Upzoning Ingleside: Proposal To Meet Housing Goal Still Shifting

The neighborhood could see building heights raised between six and 14 stories to meet the state’s demand for more housing.

Rendering showing Ocean Avenue with building envelopes.
A rendering shows what Ingleside's Ocean Avenue would look like in the unlikely occurrence that all properties were rebuilt using proposed building height allowances. | Courtesy image

The neighborhood’s transit corridors are subject to San Francisco’s state-mandated plan to raise building height limits.

To meet the state requirement to build 82,000 new homes by 2031, the San Francisco Planning Department has been working on a proposal for upzoning the western and northern sides of the city for nearly two years with their first hearing about it taking place on Feb. 1. The plan includes upzoning more of Ocean Avenue’s properties near the City College of San Francisco toward the Lakeside neighborhood as well as most of Junipero Serra Boulevard from 19th Avenue to Sloat and St. Francis Boulevard to between six and 14 stories.

“The Planning Department's rezoning effort is iterative and I agree that the focus of the height increases should be along major commercial and transit corridors, like Ocean Avenue, where we want to support more housing opportunities for workers, families and seniors,” District 7 Supervisor Myrna Melgar said.

Melgar also said that the upzoned parcels must be carefully considered so the plans best represent the city’s unique neighborhoods.

Areas along Junipero Serra Boulevard near Ingleside Terraces will be upzoned to six stories and the building at the corner of Junipero Serra Boulevard and Ocean Avenue, where the Chicago Title Insurance Company is located, will be upzoned to 14 stories or 140 feet. The proposal also includes two blocks of Monterrey Boulevard in Sunnyside which will be upzoned to six stories.

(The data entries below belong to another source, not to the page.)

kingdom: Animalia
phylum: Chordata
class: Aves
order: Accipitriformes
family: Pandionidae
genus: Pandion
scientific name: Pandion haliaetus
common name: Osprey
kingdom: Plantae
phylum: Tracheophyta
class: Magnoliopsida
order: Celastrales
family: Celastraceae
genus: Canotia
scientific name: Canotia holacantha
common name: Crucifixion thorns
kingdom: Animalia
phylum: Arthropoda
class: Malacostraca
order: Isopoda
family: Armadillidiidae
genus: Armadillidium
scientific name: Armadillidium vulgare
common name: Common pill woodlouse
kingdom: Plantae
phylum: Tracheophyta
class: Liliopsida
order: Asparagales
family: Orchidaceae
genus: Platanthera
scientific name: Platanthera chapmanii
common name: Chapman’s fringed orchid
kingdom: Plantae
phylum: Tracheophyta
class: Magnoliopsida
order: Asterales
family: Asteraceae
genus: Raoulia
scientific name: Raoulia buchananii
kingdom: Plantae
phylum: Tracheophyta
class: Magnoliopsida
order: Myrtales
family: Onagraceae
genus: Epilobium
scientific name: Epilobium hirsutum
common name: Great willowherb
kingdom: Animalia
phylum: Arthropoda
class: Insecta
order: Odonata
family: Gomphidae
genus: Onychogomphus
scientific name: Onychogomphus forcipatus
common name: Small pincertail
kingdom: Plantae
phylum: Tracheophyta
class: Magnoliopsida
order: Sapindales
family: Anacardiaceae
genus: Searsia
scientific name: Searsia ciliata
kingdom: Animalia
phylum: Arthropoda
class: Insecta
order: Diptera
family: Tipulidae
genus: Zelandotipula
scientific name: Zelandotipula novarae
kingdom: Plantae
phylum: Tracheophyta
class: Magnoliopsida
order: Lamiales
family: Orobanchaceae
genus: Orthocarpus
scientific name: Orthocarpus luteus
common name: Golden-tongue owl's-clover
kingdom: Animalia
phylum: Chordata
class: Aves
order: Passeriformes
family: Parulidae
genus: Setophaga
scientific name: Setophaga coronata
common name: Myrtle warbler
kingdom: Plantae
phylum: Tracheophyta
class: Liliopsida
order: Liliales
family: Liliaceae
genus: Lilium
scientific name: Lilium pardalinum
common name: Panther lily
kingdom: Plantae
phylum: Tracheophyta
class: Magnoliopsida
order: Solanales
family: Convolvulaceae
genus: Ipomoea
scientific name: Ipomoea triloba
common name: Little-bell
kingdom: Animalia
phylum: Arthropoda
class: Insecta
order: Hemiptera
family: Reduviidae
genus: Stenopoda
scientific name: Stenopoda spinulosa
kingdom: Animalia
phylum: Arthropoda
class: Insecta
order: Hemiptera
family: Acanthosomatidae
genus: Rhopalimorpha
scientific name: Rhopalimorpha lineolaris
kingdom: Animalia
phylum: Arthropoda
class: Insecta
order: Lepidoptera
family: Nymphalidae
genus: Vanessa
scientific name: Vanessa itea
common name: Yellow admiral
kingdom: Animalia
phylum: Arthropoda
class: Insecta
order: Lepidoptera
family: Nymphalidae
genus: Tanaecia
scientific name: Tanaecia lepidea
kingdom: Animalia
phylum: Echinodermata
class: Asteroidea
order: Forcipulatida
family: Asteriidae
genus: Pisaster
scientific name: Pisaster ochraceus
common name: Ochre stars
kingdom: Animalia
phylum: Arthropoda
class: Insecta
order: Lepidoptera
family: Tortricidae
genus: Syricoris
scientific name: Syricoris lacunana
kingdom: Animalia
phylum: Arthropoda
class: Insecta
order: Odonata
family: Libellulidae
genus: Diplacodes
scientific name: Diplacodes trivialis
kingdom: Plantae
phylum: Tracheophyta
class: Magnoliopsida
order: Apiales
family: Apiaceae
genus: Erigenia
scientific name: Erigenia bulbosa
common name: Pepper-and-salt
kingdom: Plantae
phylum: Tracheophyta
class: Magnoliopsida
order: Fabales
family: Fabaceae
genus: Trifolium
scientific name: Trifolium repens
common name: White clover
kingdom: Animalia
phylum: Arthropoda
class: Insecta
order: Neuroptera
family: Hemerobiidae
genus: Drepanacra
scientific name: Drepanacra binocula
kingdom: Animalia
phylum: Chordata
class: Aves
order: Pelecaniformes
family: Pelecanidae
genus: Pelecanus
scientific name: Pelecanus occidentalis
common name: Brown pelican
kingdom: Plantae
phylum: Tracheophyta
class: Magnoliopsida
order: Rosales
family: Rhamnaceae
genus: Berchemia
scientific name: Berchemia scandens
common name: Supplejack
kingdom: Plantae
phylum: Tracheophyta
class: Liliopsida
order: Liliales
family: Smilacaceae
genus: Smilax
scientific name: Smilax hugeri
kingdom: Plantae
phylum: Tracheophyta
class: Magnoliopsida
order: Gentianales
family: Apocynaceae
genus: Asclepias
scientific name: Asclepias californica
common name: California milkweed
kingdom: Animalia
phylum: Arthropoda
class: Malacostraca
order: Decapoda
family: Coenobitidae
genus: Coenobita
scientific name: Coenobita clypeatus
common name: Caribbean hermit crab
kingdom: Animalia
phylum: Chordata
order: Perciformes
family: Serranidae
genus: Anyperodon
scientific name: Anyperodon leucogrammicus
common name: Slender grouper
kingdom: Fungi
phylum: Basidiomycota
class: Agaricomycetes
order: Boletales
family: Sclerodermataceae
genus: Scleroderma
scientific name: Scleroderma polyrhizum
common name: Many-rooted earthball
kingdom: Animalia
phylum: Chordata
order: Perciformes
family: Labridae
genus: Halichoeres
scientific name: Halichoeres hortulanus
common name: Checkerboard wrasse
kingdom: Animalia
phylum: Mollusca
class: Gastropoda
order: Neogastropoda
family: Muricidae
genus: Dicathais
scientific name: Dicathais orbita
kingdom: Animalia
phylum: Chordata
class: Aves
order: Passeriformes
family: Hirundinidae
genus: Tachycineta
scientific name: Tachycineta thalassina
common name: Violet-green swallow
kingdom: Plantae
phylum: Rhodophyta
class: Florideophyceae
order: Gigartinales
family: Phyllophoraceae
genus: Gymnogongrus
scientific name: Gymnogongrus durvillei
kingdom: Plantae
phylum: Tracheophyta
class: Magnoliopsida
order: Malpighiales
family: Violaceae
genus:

While Randolph Street and Brotherhood Way are not highlighted in the plan, despite lying along transit lines, Planning Department Public Relations Manager Annie Yalon said Brotherhood Way is and always has been a part of the rezoning proposal.

Randolph Street, however, is a part of their priority equity geography in the Housing Element, the vision for sheltering residents as the city grows, which will have targeted investments by the city to achieve certain goals like fostering racially and socially inclusive neighborhoods through equitable distribution of investment and growth.

Feedback from the community has been mixed.

Ingleside Terraces resident Monica Morse finds the plans to be misguided with an inaccurate projection of the growth of the city and how it displays an anti-single family home, anti-residential community way of thinking.

"I'm hoping they preserve some of these planned residential communities that are historic in nature," Morse said. "Right now the plan goes through it. It has no regard for these communities. It'll replace single-family homes. This idea that it was on commercial corridors, there's very little commercial on Junipero Serra. It's homes that go right up against it. It's super irresponsible. It's super aggressive."

Professor and Haight-Ashbury neighborhood activist Calvin Welch told the San Francisco Chronicle that the rezoning would cause the demolition of single-story retailers. Demolition of residential units, however, would be protected.

As for the impact on small businesses along these upzoned areas, Ocean Ale House owner Miles Escobedo said it won’t affect his business unless it brings in affordable housing.

“It needs to be affordable so people can afford to go out and support small businesses that also have to pay rent or mortgage or insurance or taxes in this city that has a tough time supporting the little guy,” said Escobedo, who is also president of the Ingleside Merchants Association.

While meetings around the proposal are still ongoing, the city is eager to move things along with Mayor Breed’s Executive Directive on Housing for All last year requiring the Planning Commission to submit a final zoning proposal for consideration to policymakers by January 2024.

Despite this, the supervisors and Breed have not been on the same page with additional housing measures. In March, Breed vetoed District 3 Supervisor Aaron Peskin’s bill that would limit density along the city’s Northern Waterfront, claiming that it would counter the goals of the Housing Element that they unanimously approved last year. Her veto was overturned on March 26 with an 8-3 vote.

Breed announced an update to the Housing for All plan last Wednesday that includes switching the planning commission's focus toward six- and eight-story buildings instead of maxing out allowable heights. High-rise buildings would still be included on the city’s widest and busiest streets. In addition, Breed asked the commission to consider removing density limits that currently restrict the number of housing units that can be built on parcel sizes to help combat the need for additional housing.

“If we want to be a city that families can afford to live in, where workers can be near their jobs, where seniors and young people can find safe, affordable places to live, then we need to completely change our approach to housing,” Breed said. “We have made real progress this first year but there is much more work to do to deliver real and lasting change to make San Francisco a city for all.”

While the city’s housing battle continues, the next steps for the upzoning plan include an additional hearing by the Planning Commission, which is to be announced due to rescheduling, before the proposal goes before the Board of Supervisors later this year.